§ **RECORDS FOR THIS TASK**
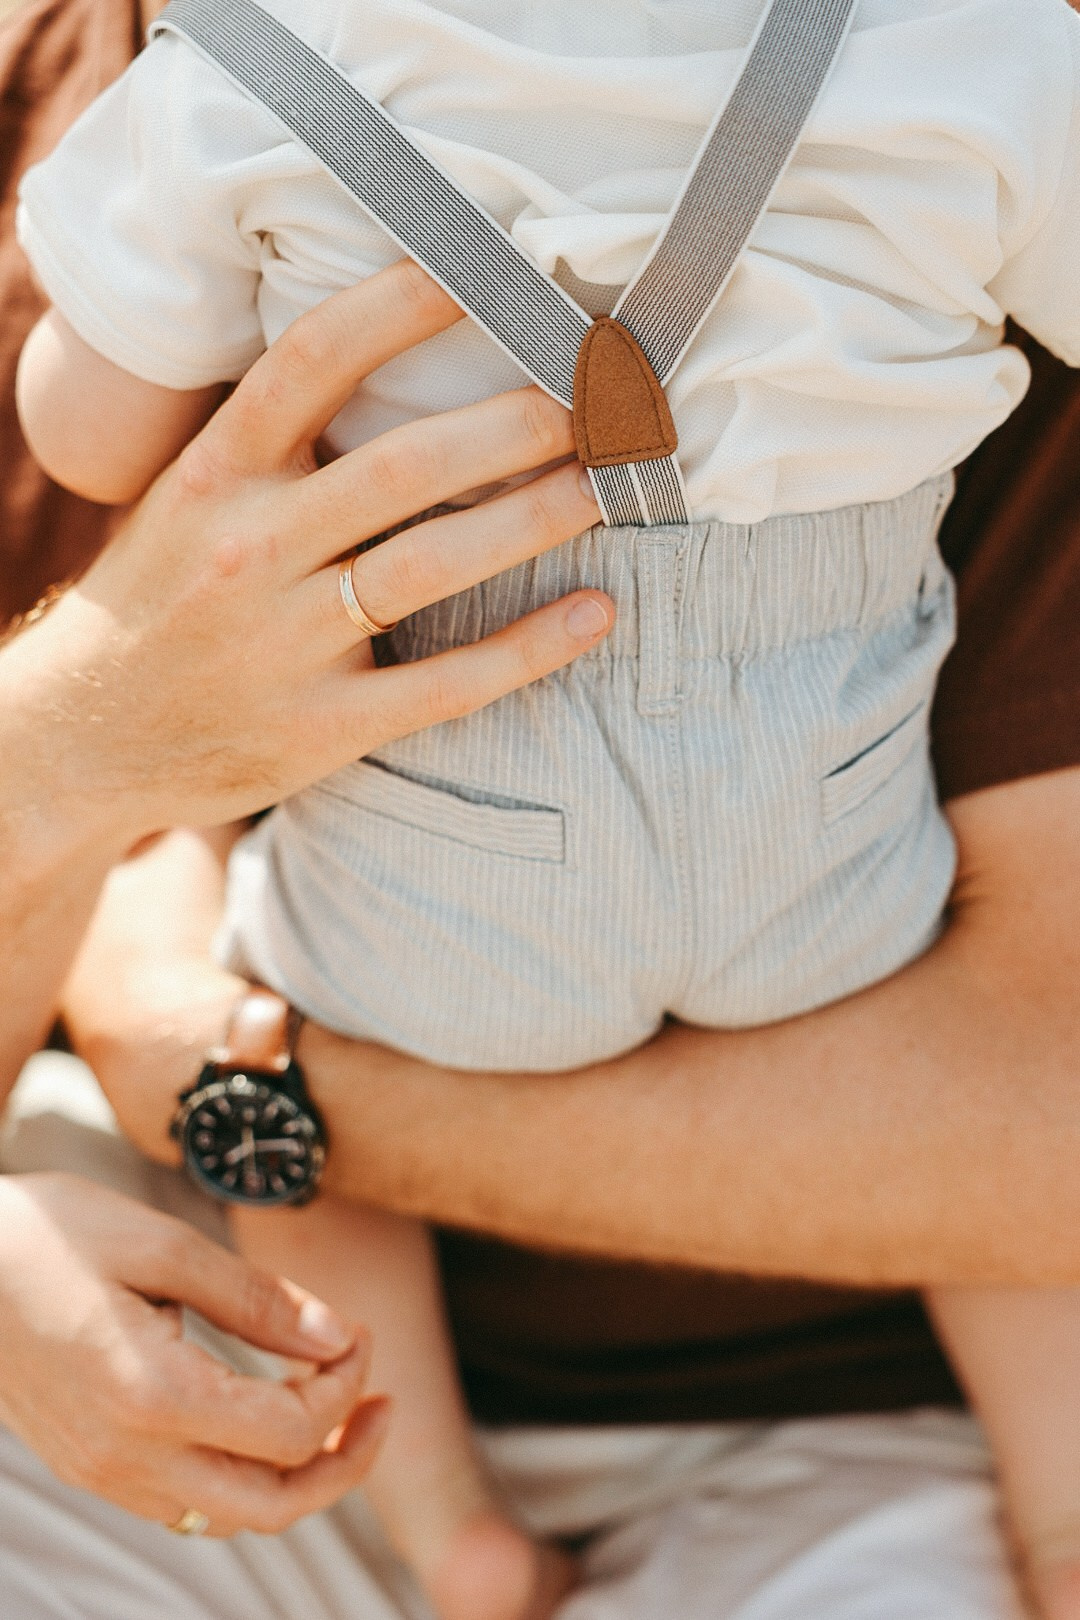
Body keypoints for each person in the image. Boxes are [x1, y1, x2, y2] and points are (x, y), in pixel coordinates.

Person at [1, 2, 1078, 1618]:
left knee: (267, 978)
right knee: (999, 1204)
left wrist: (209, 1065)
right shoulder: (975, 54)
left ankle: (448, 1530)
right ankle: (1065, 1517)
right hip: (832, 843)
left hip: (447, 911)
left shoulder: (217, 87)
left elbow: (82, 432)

==

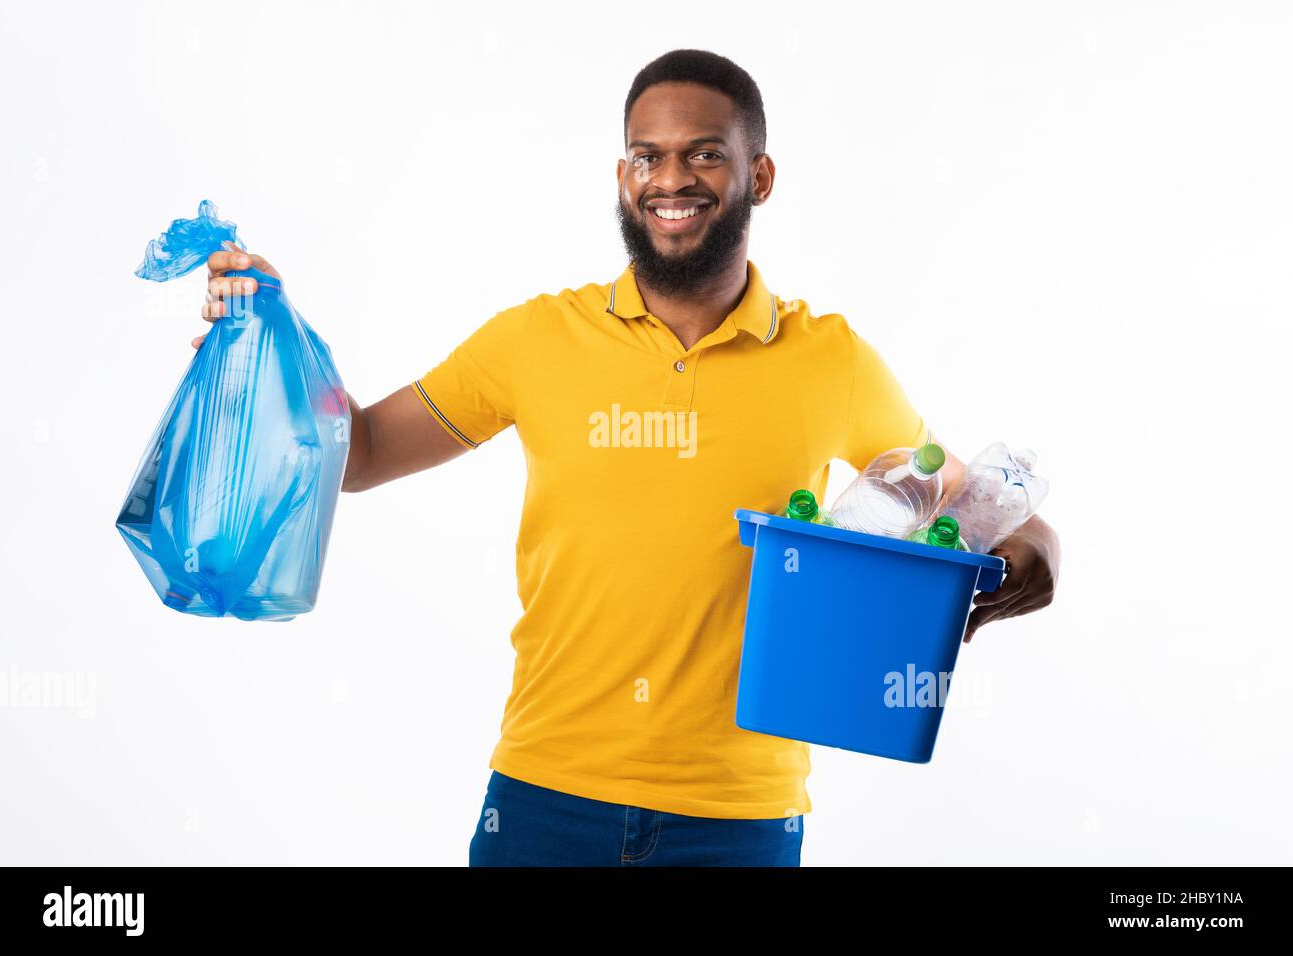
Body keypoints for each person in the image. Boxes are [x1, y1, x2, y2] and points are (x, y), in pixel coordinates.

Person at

--

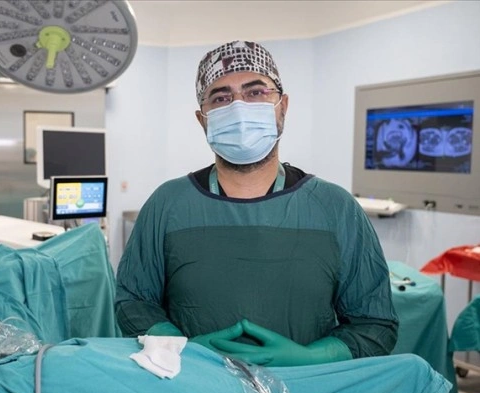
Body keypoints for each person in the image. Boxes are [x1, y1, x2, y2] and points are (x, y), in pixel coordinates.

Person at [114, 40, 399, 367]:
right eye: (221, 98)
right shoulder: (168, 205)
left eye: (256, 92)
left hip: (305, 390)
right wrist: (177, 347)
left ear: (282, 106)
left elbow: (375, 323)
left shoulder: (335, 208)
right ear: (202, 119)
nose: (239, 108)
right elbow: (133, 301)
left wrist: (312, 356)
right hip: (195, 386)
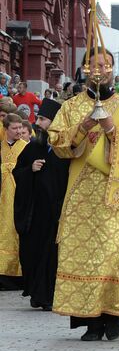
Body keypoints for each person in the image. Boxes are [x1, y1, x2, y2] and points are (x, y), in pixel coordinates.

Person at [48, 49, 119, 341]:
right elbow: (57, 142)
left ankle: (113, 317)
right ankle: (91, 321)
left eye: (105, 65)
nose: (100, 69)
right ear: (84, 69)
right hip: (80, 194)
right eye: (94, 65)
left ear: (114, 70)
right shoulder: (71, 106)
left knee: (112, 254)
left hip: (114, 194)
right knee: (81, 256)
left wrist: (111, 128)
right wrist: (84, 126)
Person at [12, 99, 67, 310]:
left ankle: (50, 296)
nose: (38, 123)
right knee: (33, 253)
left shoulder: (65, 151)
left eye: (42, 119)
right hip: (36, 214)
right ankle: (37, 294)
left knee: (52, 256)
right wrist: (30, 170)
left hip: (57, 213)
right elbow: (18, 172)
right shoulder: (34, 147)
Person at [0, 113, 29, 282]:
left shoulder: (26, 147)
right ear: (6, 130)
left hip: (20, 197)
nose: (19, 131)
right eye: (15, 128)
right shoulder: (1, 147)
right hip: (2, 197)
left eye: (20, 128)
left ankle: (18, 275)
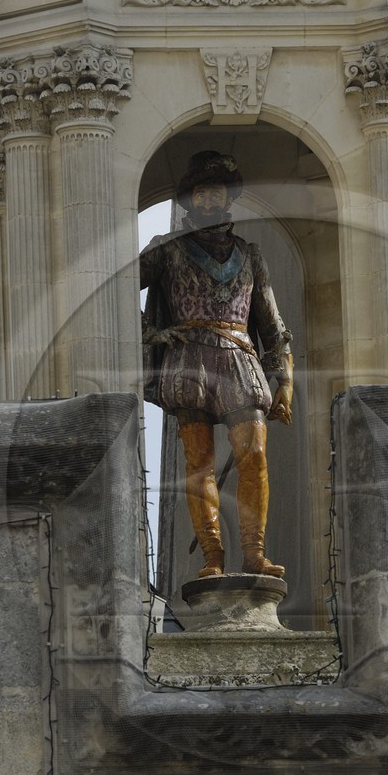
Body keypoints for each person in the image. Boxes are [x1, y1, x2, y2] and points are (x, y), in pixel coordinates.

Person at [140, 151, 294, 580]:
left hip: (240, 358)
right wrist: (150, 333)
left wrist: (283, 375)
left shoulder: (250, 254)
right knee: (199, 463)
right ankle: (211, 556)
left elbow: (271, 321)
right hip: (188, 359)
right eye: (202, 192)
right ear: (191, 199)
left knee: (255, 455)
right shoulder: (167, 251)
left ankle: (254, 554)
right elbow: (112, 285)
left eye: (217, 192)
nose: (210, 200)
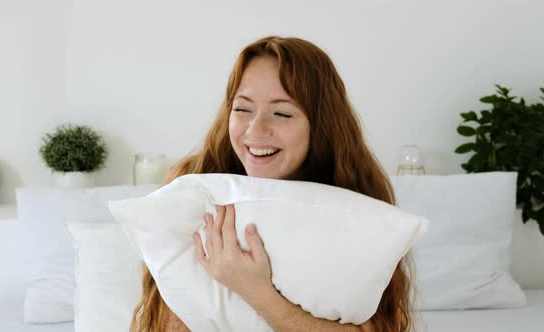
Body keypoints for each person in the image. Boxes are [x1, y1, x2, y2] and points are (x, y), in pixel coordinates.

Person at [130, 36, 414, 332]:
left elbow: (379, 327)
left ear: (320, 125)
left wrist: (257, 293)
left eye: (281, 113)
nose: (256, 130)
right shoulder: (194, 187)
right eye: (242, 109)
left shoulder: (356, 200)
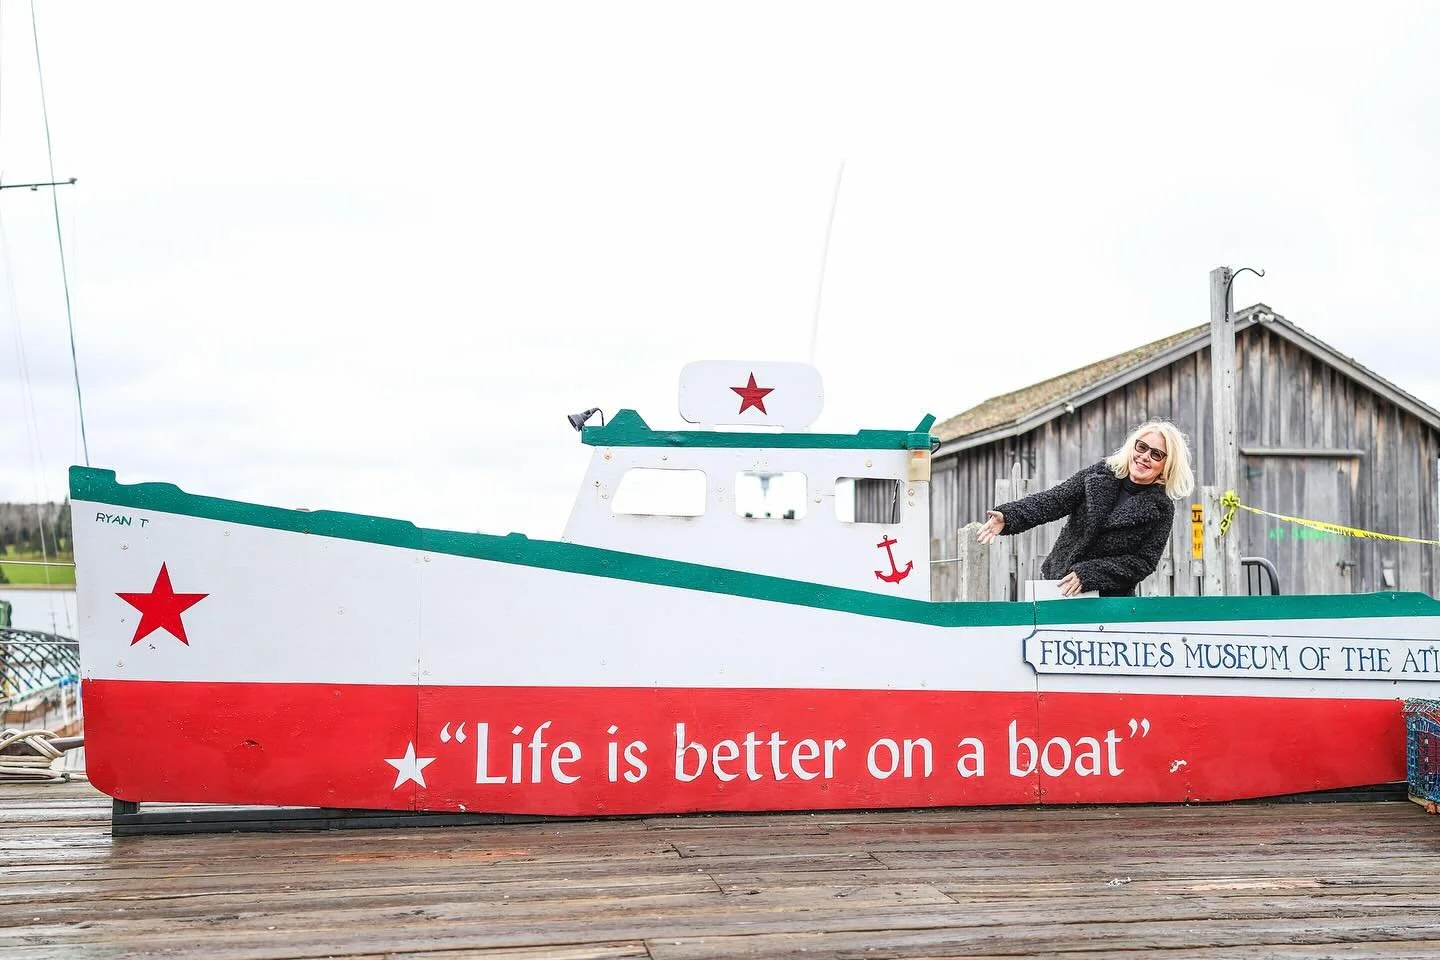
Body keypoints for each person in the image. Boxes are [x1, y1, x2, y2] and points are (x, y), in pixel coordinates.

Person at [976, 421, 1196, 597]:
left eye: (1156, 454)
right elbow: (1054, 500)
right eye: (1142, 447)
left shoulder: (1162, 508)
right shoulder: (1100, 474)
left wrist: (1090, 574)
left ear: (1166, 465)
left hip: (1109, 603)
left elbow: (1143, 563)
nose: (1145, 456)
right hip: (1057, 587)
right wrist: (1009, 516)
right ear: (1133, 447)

§ **TASK DETAILS**
Report the number of lines in the listing where the string "wrist" appears, and nothing besides.

§ **RESULT**
11